##### SUPPLIED DATA #####

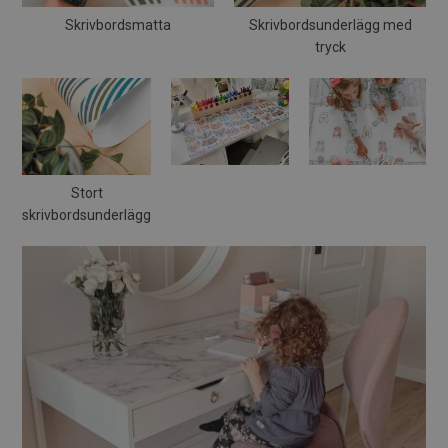
Skrivbordsmatta
Skrivbordsunderlägg med
tryck
Stort
skrivbordsunderlägg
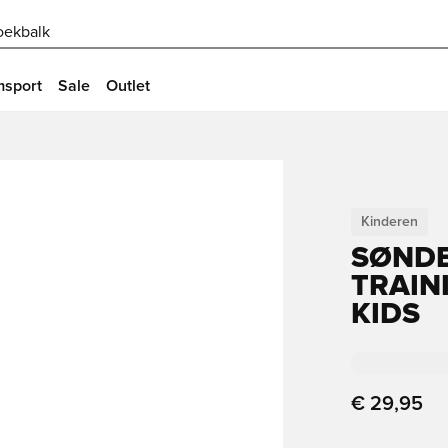
oekbalk
msport
Sale
Outlet
Kinderen
SØNDE
TRAIN
KIDS
€ 29,95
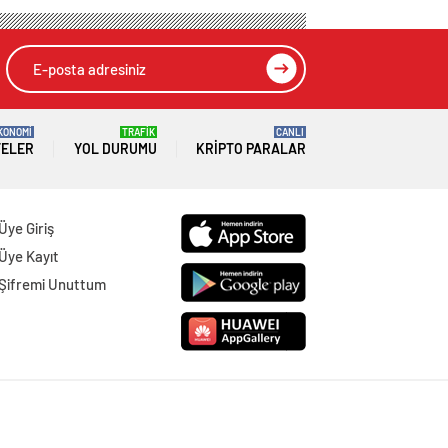
KONOMİ
TRAFİK
CANLI
TELER
YOL DURUMU
KRIPTO PARALAR
Üye Giriş
Üye Kayıt
Şifremi Unuttum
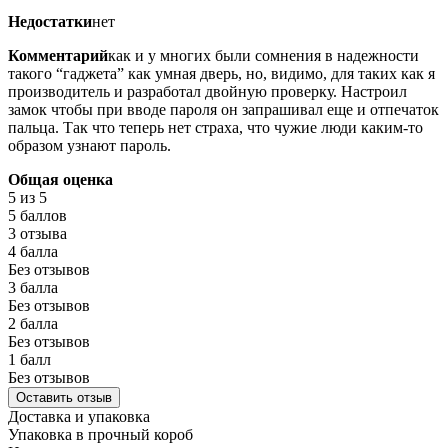
Недостатки
нет
Комментарий
как и у многих были сомнения в надежности
такого “гаджета” как умная дверь, но, видимо, для таких как я
производитель и разработал двойную проверку. Настроил
замок чтобы при вводе пароля он запрашивал еще и отпечаток
пальца. Так что теперь нет страха, что чужие люди каким-то
образом узнают пароль.
Общая оценка
5
из 5
5 баллов
3 отзыва
4 балла
Без отзывов
3 балла
Без отзывов
2 балла
Без отзывов
1 балл
Без отзывов
Оставить отзыв
Доставка и упаковка
Упаковка в прочный короб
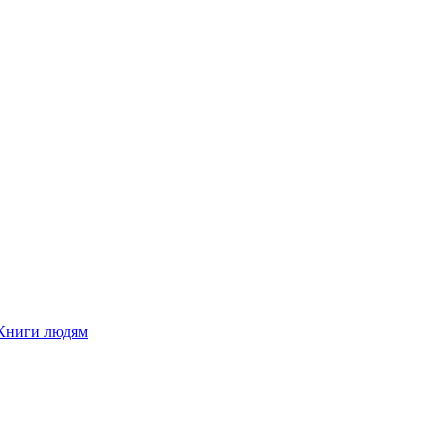
Книги людям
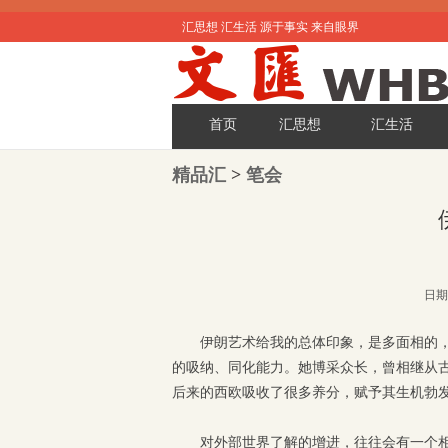
汇思想 汇生活 源于事实 来自眼界
首页
汇思想
汇生活
精品汇
>
笔会
日期:
伊朗艺术给我的总体印象，是多面相的
的吸纳、同化能力。她博采众长，曾相继从
后来的西欧吸收了很多养分，赋予其生机勃
对外部世界了解的增进，往往会有一个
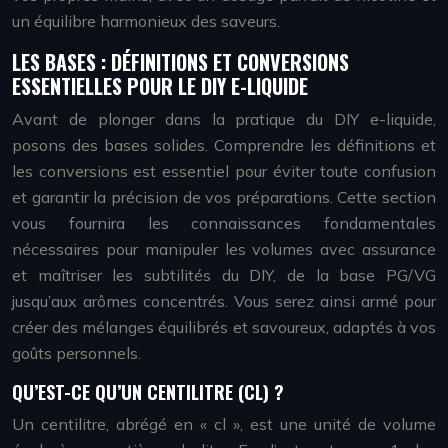
un équilibre harmonieux des saveurs.
LES BASES : DÉFINITIONS ET CONVERSIONS
ESSENTIELLES POUR LE DIY E-LIQUIDE
Avant de plonger dans la pratique du DIY e-liquide,
posons des bases solides. Comprendre les définitions et
les conversions est essentiel pour éviter toute confusion
et garantir la précision de vos préparations. Cette section
vous fournira les connaissances fondamentales
nécessaires pour manipuler les volumes avec assurance
et maîtriser les subtilités du DIY, de la base PG/VG
jusqu’aux arômes concentrés. Vous serez ainsi armé pour
créer des mélanges équilibrés et savoureux, adaptés à vos
goûts personnels.
QU’EST-CE QU’UN CENTILITRE (CL) ?
Un centilitre, abrégé en « cl », est une unité de volume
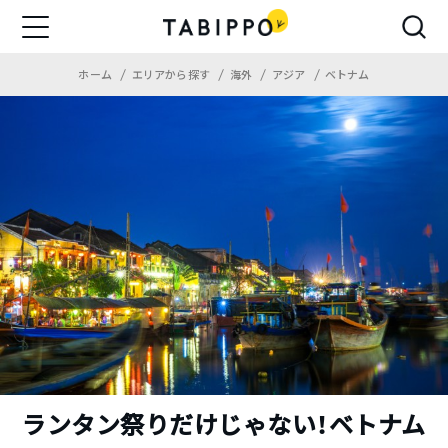
ホーム
エリアから探す
海外
アジア
ベトナム
ランタン祭りだけじゃない！ベトナム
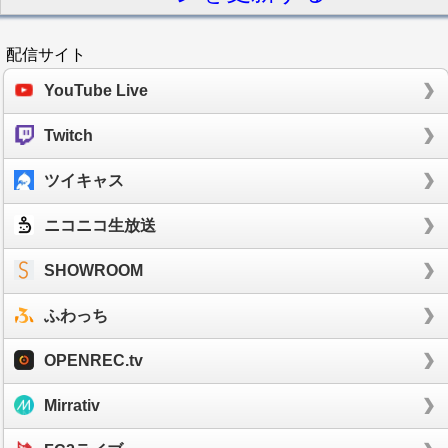
配信サイト
YouTube Live
Twitch
ツイキャス
ニコニコ生放送
SHOWROOM
ふわっち
OPENREC.tv
Mirrativ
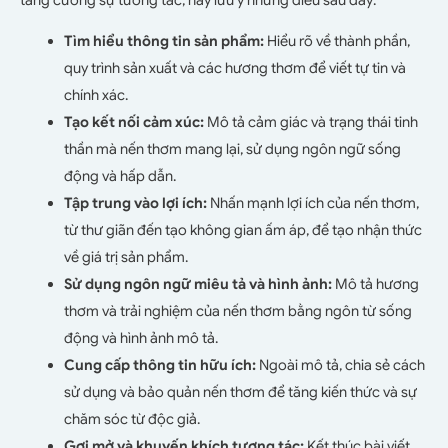
Tìm hiểu thông tin sản phẩm:
Hiểu rõ về thành phần,
quy trình sản xuất và các hương thơm để viết tự tin và
chính xác.
Tạo kết nối cảm xúc:
Mô tả cảm giác và trạng thái tinh
thần mà nến thơm mang lại, sử dụng ngôn ngữ sống
động và hấp dẫn.
Tập trung vào lợi ích:
Nhấn mạnh lợi ích của nến thơm,
từ thư giãn đến tạo không gian ấm áp, để tạo nhận thức
về giá trị sản phẩm.
Sử dụng ngôn ngữ miêu tả và hình ảnh:
Mô tả hương
thơm và trải nghiệm của nến thơm bằng ngôn từ sống
động và hình ảnh mô tả.
Cung cấp thông tin hữu ích:
Ngoài mô tả, chia sẻ cách
sử dụng và bảo quản nến thơm để tăng kiến thức và sự
chăm sóc từ độc giả.
Gợi mở và khuyến khích tương tác:
Kết thúc bài viết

#####

YOUR TASK → Please rewrite the rows above, changing "Без отзывов" to "Нет отзывов" everywhere it appears and keeping everything else the same. Leave out the picture lines.

YOUR SOLUTION →
Skrivbordsmatta
Skrivbordsunderlägg med
tryck
Stort
skrivbordsunderlägg
oekbalk
msport
Sale
Outlet
Kinderen
SØNDE
TRAIN
KIDS
€ 29,95
KONOMİ
TRAFİK
CANLI
TELER
YOL DURUMU
KRIPTO PARALAR
Üye Giriş
Üye Kayıt
Şifremi Unuttum
Недостатки
нет
Комментарий
как и у многих были сомнения в надежности
такого “гаджета” как умная дверь, но, видимо, для таких как я
производитель и разработал двойную проверку. Настроил
замок чтобы при вводе пароля он запрашивал еще и отпечаток
пальца. Так что теперь нет страха, что чужие люди каким-то
образом узнают пароль.
Общая оценка
5
из 5
5 баллов
3 отзыва
4 балла
Нет отзывов
3 балла
Нет отзывов
2 балла
Нет отзывов
1 балл
Нет отзывов
Оставить отзыв
Доставка и упаковка
Упаковка в прочный короб
Книги людям
汇思想 汇生活 源于事实 来自眼界
首页
汇思想
汇生活
精品汇
>
笔会
日期:
伊朗艺术给我的总体印象，是多面相的
的吸纳、同化能力。她博采众长，曾相继从
后来的西欧吸收了很多养分，赋予其生机勃
对外部世界了解的增进，往往会有一个
un équilibre harmonieux des saveurs.
LES BASES : DÉFINITIONS ET CONVERSIONS
ESSENTIELLES POUR LE DIY E-LIQUIDE
Avant de plonger dans la pratique du DIY e-liquide,
posons des bases solides. Comprendre les définitions et
les conversions est essentiel pour éviter toute confusion
et garantir la précision de vos préparations. Cette section
vous fournira les connaissances fondamentales
nécessaires pour manipuler les volumes avec assurance
et maîtriser les subtilités du DIY, de la base PG/VG
jusqu’aux arômes concentrés. Vous serez ainsi armé pour
créer des mélanges équilibrés et savoureux, adaptés à vos
goûts personnels.
QU’EST-CE QU’UN CENTILITRE (CL) ?
Un centilitre, abrégé en « cl », est une unité de volume
ホーム
エリアから探す
海外
アジア
ベトナム
ランタン祭りだけじゃない！ベトナム
配信サイト
YouTube Live
Twitch
ツイキャス
ニコニコ生放送
SHOWROOM
ふわっち
OPENREC.tv
Mirrativ
Tìm hiểu thông tin sản phẩm:
Hiểu rõ về thành phần,
quy trình sản xuất và các hương thơm để viết tự tin và
chính xác.
Tạo kết nối cảm xúc:
Mô tả cảm giác và trạng thái tinh
thần mà nến thơm mang lại, sử dụng ngôn ngữ sống
động và hấp dẫn.
Tập trung vào lợi ích:
Nhấn mạnh lợi ích của nến thơm,
từ thư giãn đến tạo không gian ấm áp, để tạo nhận thức
về giá trị sản phẩm.
Sử dụng ngôn ngữ miêu tả và hình ảnh:
Mô tả hương
thơm và trải nghiệm của nến thơm bằng ngôn từ sống
động và hình ảnh mô tả.
Cung cấp thông tin hữu ích:
Ngoài mô tả, chia sẻ cách
sử dụng và bảo quản nến thơm để tăng kiến thức và sự
chăm sóc từ độc giả.
Gợi mở và khuyến khích tương tác:
Kết thúc bài viết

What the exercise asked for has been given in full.